Kaagaz is the story of a farmer from Uttar Pradesh, who happens to have been declared dead on official papers, and what follows is a struggle to prove that he isn't dead after all. Bharat Lal Mritak, played by Pankaj Tripathi, is a powerful character, one with its own quirks, and he grabs our attention with every big and small thing, commendably so.
The film opens with a dialogue about the common man, and beautifully so, for there is so little that they can do even though it is them who also go through the maximum amount of struggle. Directed by Satish Kaushik and Zeel Thacker, the movie boasts of strong writing, and even though it is not a story that is unordinary, it isn't as ordinary one either.
The film also beautifully shows how despite all the progress that we've made, the system seems to have failed us for the minutest of things. None the less, it also shows the power that resides in a common man, and Bharat Lal is proof of the same. Salman Khan's opening lines and closing lines in voice over, sure have our hearts, among other things, for they leave us wondering, and also overwhelmed.
Mita Vashisht, Amar Upadhyay, also play their parts well as politicians from two opposite parties. Along with direction, Kaushik also plays the lawyer to Bharat Lal, and he is also the winner for us, for his antics seem to bring the scenes he is a part of much more alive. Monal Gujjar as Bharat's wife does a fair job and she also picks up some quirks here and there.

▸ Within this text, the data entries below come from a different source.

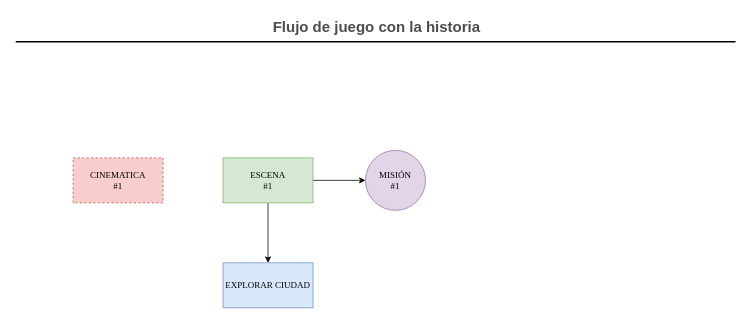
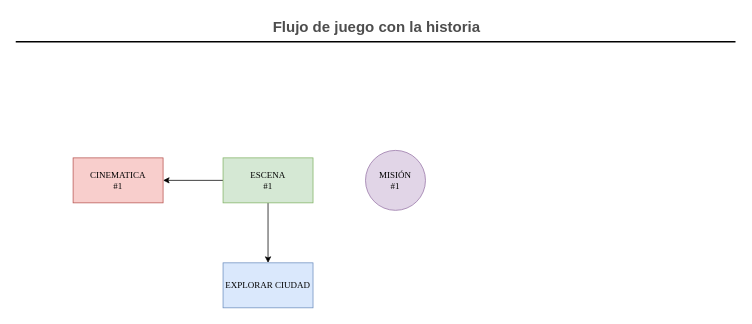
  <mxCell id="0" />
  <mxCell id="1" parent="0" />
  <mxCell id="2" value="Flujo de juego con la historia" style="text;html=1;strokeColor=none;fillColor=none;align=center;verticalAlign=middle;whiteSpace=wrap;rounded=0;fontStyle=1;fontSize=20;fontColor=#4D4D4D;" parent="1" vertex="1"><mxGeometry x="106.5" y="20" width="790" height="30" as="geometry" /></mxCell>
  <mxCell id="3" value="" style="line;strokeWidth=2;html=1;fontSize=20;fontColor=#4D4D4D;" parent="1" vertex="1"><mxGeometry x="20.5" y="50" width="960" height="10" as="geometry" /></mxCell>
- <mxCell id="4" value="CINEMATICA&lt;br&gt;#1" style="rounded=0;whiteSpace=wrap;html=1;fillColor=#f8cecc;strokeColor=#b85450;fontFamily=Tahoma;dashed=1;" parent="1" vertex="1"><mxGeometry x="97" y="210" width="120" height="60" as="geometry" /></mxCell>
- <mxCell id="5" value="" style="edgeStyle=orthogonalEdgeStyle;rounded=0;orthogonalLoop=1;jettySize=auto;html=1;" parent="1" source="7" target="8" edge="1"><mxGeometry relative="1" as="geometry" /></mxCell>
+ <mxCell id="4" value="CINEMATICA&lt;br&gt;#1" style="rounded=0;whiteSpace=wrap;html=1;fillColor=#f8cecc;strokeColor=#b85450;fontFamily=Tahoma;" parent="1" vertex="1"><mxGeometry x="97" y="210" width="120" height="60" as="geometry" /></mxCell>
+ <mxCell id="5" value="" style="edgeStyle=orthogonalEdgeStyle;rounded=0;orthogonalLoop=1;jettySize=auto;html=1;" parent="1" source="7" target="4" edge="1"><mxGeometry relative="1" as="geometry" /></mxCell>
  <mxCell id="6" value="" style="edgeStyle=orthogonalEdgeStyle;rounded=0;orthogonalLoop=1;jettySize=auto;html=1;" parent="1" source="7" target="9" edge="1"><mxGeometry relative="1" as="geometry" /></mxCell>
  <mxCell id="7" value="ESCENA&lt;br&gt;#1" style="rounded=0;whiteSpace=wrap;html=1;fillColor=#d5e8d4;strokeColor=#82b366;fontFamily=Tahoma;" parent="1" vertex="1"><mxGeometry x="297" y="210" width="120" height="60" as="geometry" /></mxCell>
  <mxCell id="8" value="MISIÓN&lt;br&gt;#1" style="ellipse;whiteSpace=wrap;html=1;fontFamily=Tahoma;fillColor=#e1d5e7;strokeColor=#9673a6;rounded=0;" parent="1" vertex="1"><mxGeometry x="487" y="200" width="80" height="80" as="geometry" /></mxCell>
  <mxCell id="9" value="EXPLORAR CIUDAD" style="whiteSpace=wrap;html=1;fontFamily=Tahoma;fillColor=#dae8fc;strokeColor=#6c8ebf;rounded=0;" parent="1" vertex="1"><mxGeometry x="297" y="350" width="120" height="60" as="geometry" /></mxCell>
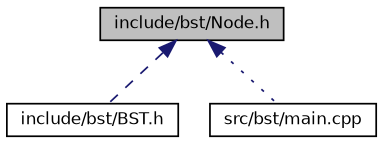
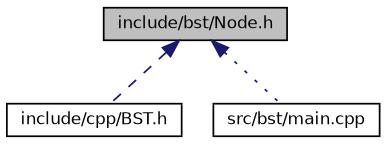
  digraph {
    node [color=black fillcolor=white fontname=Helvetica fontsize=10 shape=record style=filled]
    edge [color=midnightblue dir=back fontname=Helvetica fontsize=10 labelfontname=Helvetica labelfontsize=10]
    n1 [fillcolor=grey75 fontcolor=black height=0.2 label="include/bst/Node.h" width=0.4]
-   n2 [height=0.2 label="include/bst/BST.h" width=0.4]
+   n2 [height=0.2 label="include/cpp/BST.h" width=0.4]
    n3 [height=0.2 label="src/bst/main.cpp" width=0.4]
    n1 -> n2 [style=dashed]
    n1 -> n3 [style=dotted]
  }
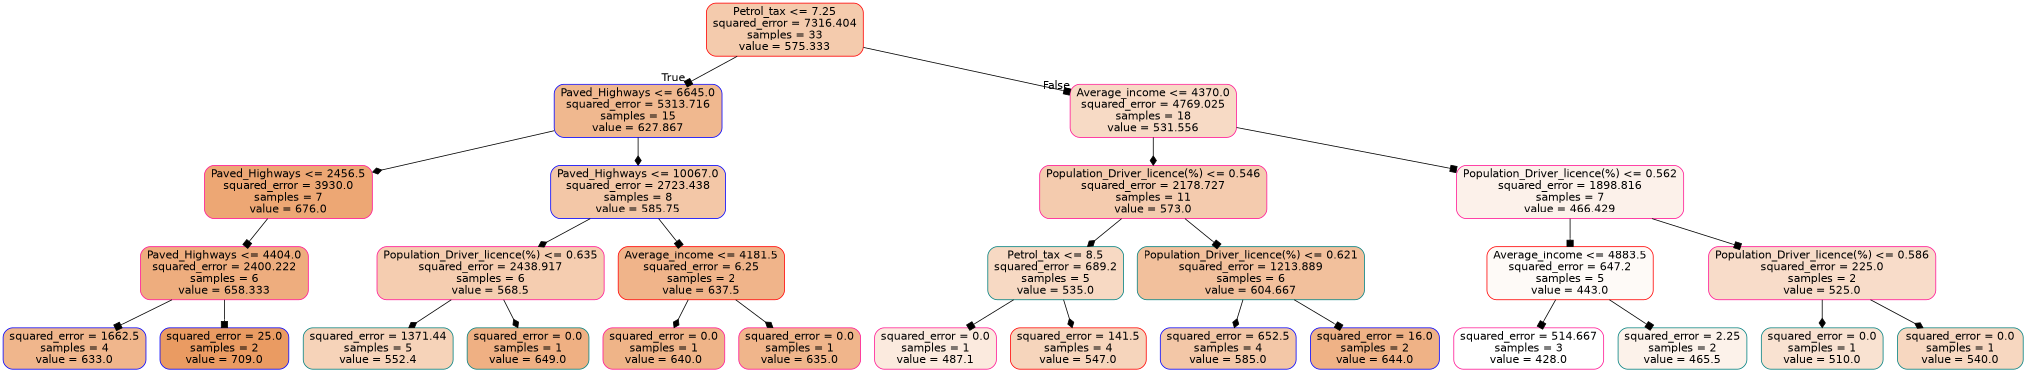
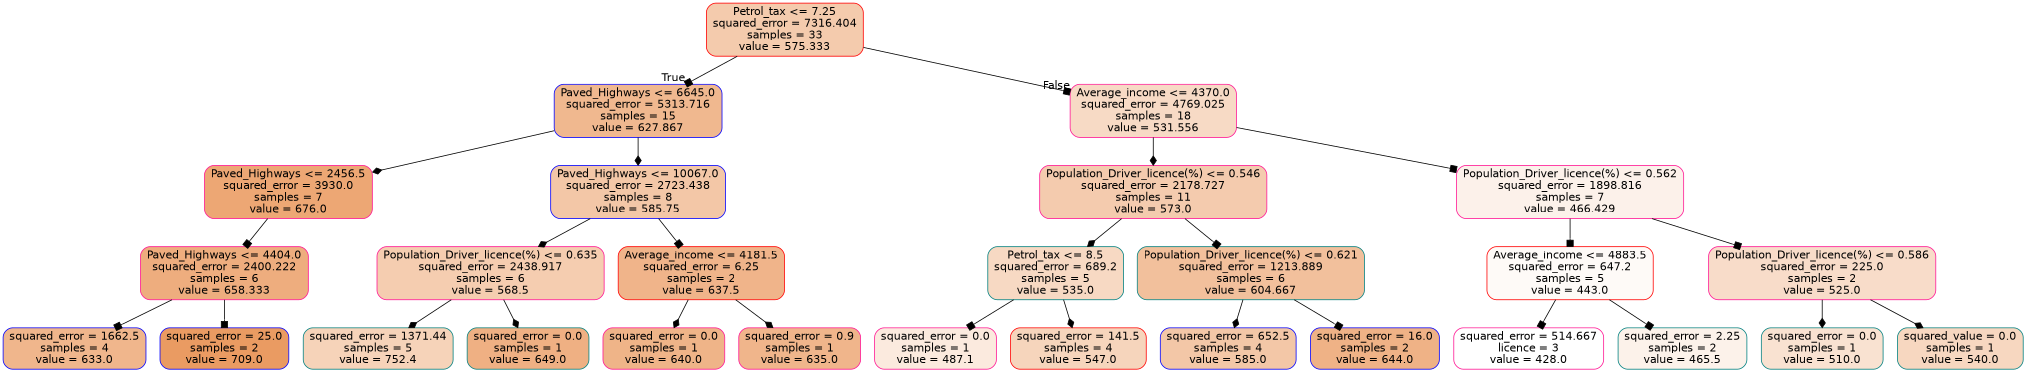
  digraph {
    node [color=deeppink fillcolor="#f3c7a7" fontname=helvetica shape=box style="filled, rounded"]
    edge [arrowhead=box fontname=helvetica]
    n1 [color=red fillcolor="#f4cbad" label="Petrol_tax <= 7.25\nsquared_error = 7316.404\nsamples = 33\nvalue = 575.333"]
    n2 [color=blue fillcolor="#f0b88f" label="Paved_Highways <= 6645.0\nsquared_error = 5313.716\nsamples = 15\nvalue = 627.867"]
    n3 [fillcolor="#f7dac5" label="Average_income <= 4370.0\nsquared_error = 4769.025\nsamples = 18\nvalue = 531.556"]
    n4 [fillcolor="#eda774" label="Paved_Highways <= 2456.5\nsquared_error = 3930.0\nsamples = 7\nvalue = 676.0"]
    n5 [color=blue label="Paved_Highways <= 10067.0\nsquared_error = 2723.438\nsamples = 8\nvalue = 585.75"]
    n6 [fillcolor="#f4cbae" label="Population_Driver_licence(%) <= 0.546\nsquared_error = 2178.727\nsamples = 11\nvalue = 573.0"]
    n7 [fillcolor="#fcf1ea" label="Population_Driver_licence(%) <= 0.562\nsquared_error = 1898.816\nsamples = 7\nvalue = 466.429"]
    n8 [fillcolor="#eead7e" label="Paved_Highways <= 4404.0\nsquared_error = 2400.222\nsamples = 6\nvalue = 658.333"]
    n9 [fillcolor="#f5cdb0" label="Population_Driver_licence(%) <= 0.635\nsquared_error = 2438.917\nsamples = 6\nvalue = 568.5"]
    n10 [color=red fillcolor="#f0b48a" label="Average_income <= 4181.5\nsquared_error = 6.25\nsamples = 2\nvalue = 637.5"]
    n11 [color=blue fillcolor="#f0b68c" label="squared_error = 1662.5\nsamples = 4\nvalue = 633.0"]
    n12 [color=blue fillcolor="#ea9b62" label="squared_error = 25.0\nsamples = 2\nvalue = 709.0"]
-   n13 [color=teal fillcolor="#f6d3b9" label="squared_error = 1371.44\nsamples = 5\nvalue = 552.4"]
+   n13 [color=teal fillcolor="#f6d3b9" label="squared_error = 1371.44\nsamples = 5\nvalue = 752.4"]
    n14 [color=teal fillcolor="#efb083" label="squared_error = 0.0\nsamples = 1\nvalue = 649.0"]
    n15 [fillcolor="#efb488" label="squared_error = 0.0\nsamples = 1\nvalue = 640.0"]
-   n16 [fillcolor="#f0b58b" label="squared_error = 0.0\nsamples = 1\nvalue = 635.0"]
+   n16 [fillcolor="#f0b58b" label="squared_error = 0.9\nsamples = 1\nvalue = 635.0"]
    n17 [color=teal fillcolor="#f7d9c3" label="Petrol_tax <= 8.5\nsquared_error = 689.2\nsamples = 5\nvalue = 535.0"]
    n18 [color=teal fillcolor="#f2c09c" label="Population_Driver_licence(%) <= 0.621\nsquared_error = 1213.889\nsamples = 6\nvalue = 604.667"]
    n19 [color=red fillcolor="#fefaf7" label="Average_income <= 4883.5\nsquared_error = 647.2\nsamples = 5\nvalue = 443.0"]
    n20 [fillcolor="#f8dcc9" label="Population_Driver_licence(%) <= 0.586\nsquared_error = 225.0\nsamples = 2\nvalue = 525.0"]
    n21 [fillcolor="#fbeade" label="squared_error = 0.0\nsamples = 1\nvalue = 487.1"]
    n22 [color=red fillcolor="#f6d5bc" label="squared_error = 141.5\nsamples = 4\nvalue = 547.0"]
    n23 [color=blue label="squared_error = 652.5\nsamples = 4\nvalue = 585.0"]
    n24 [color=blue fillcolor="#efb286" label="squared_error = 16.0\nsamples = 2\nvalue = 644.0"]
-   n25 [fillcolor="#ffffff" label="squared_error = 514.667\nsamples = 3\nvalue = 428.0"]
+   n25 [fillcolor="#ffffff" label="squared_error = 514.667\nlicence = 3\nvalue = 428.0"]
    n26 [color=teal fillcolor="#fcf2ea" label="squared_error = 2.25\nsamples = 2\nvalue = 465.5"]
    n27 [color=teal fillcolor="#f9e2d1" label="squared_error = 0.0\nsamples = 1\nvalue = 510.0"]
-   n28 [color=teal fillcolor="#f7d7c0" label="squared_error = 0.0\nsamples = 1\nvalue = 540.0"]
+   n28 [color=teal fillcolor="#f7d7c0" label="squared_value = 0.0\nsamples = 1\nvalue = 540.0"]
    n1 -> n2 [headlabel=True labelangle=45 labeldistance=2.5]
    n1 -> n3 [headlabel=False labelangle=-45 labeldistance=2.5]
    n2 -> n4 [arrowhead=diamond]
    n2 -> n5 [arrowhead=diamond]
    n3 -> n6 [arrowhead=diamond]
    n3 -> n7
    n4 -> n8
    n5 -> n9 [arrowhead=diamond]
    n5 -> n10
    n6 -> n17 [arrowhead=diamond]
    n6 -> n18
    n7 -> n19
    n7 -> n20
    n8 -> n11
    n8 -> n12
    n9 -> n13 [arrowhead=diamond]
    n9 -> n14 [arrowhead=diamond]
    n10 -> n15 [arrowhead=diamond]
    n10 -> n16 [arrowhead=diamond]
    n17 -> n21
    n17 -> n22 [arrowhead=diamond]
    n18 -> n23 [arrowhead=diamond]
    n18 -> n24
    n19 -> n25
    n19 -> n26
    n20 -> n27 [arrowhead=diamond]
    n20 -> n28 [arrowhead=diamond]
  }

The film is not free of loopholes, and while it has its own set of stereotypes that it only deepens, for instance, the item number, the evil 'chachi', among other things. None the less, due credits to Tripathi for managing to helm the film on his shoulders with writing that may not stand out, but sails through just fine.
For a movie that is meant to drive a serious narrative as that of Bharat Lal Mritak, it does not get monotonous for even once. Much like the stunts that Bharat pulls of, it feels like no one but Pankaj Tripathi could have done a better job at it. While the sheer goal of the movie is to begin to describe how important a piece of paper is to one's life and how it can tear one's life apart, it still is just a paper after all.
Kaagaz is a simplistic film and it does not have any of the cinematic tropes that we fancy in Bollywood movies, but it still has you hooked for all of 100 plus minutes of screentime.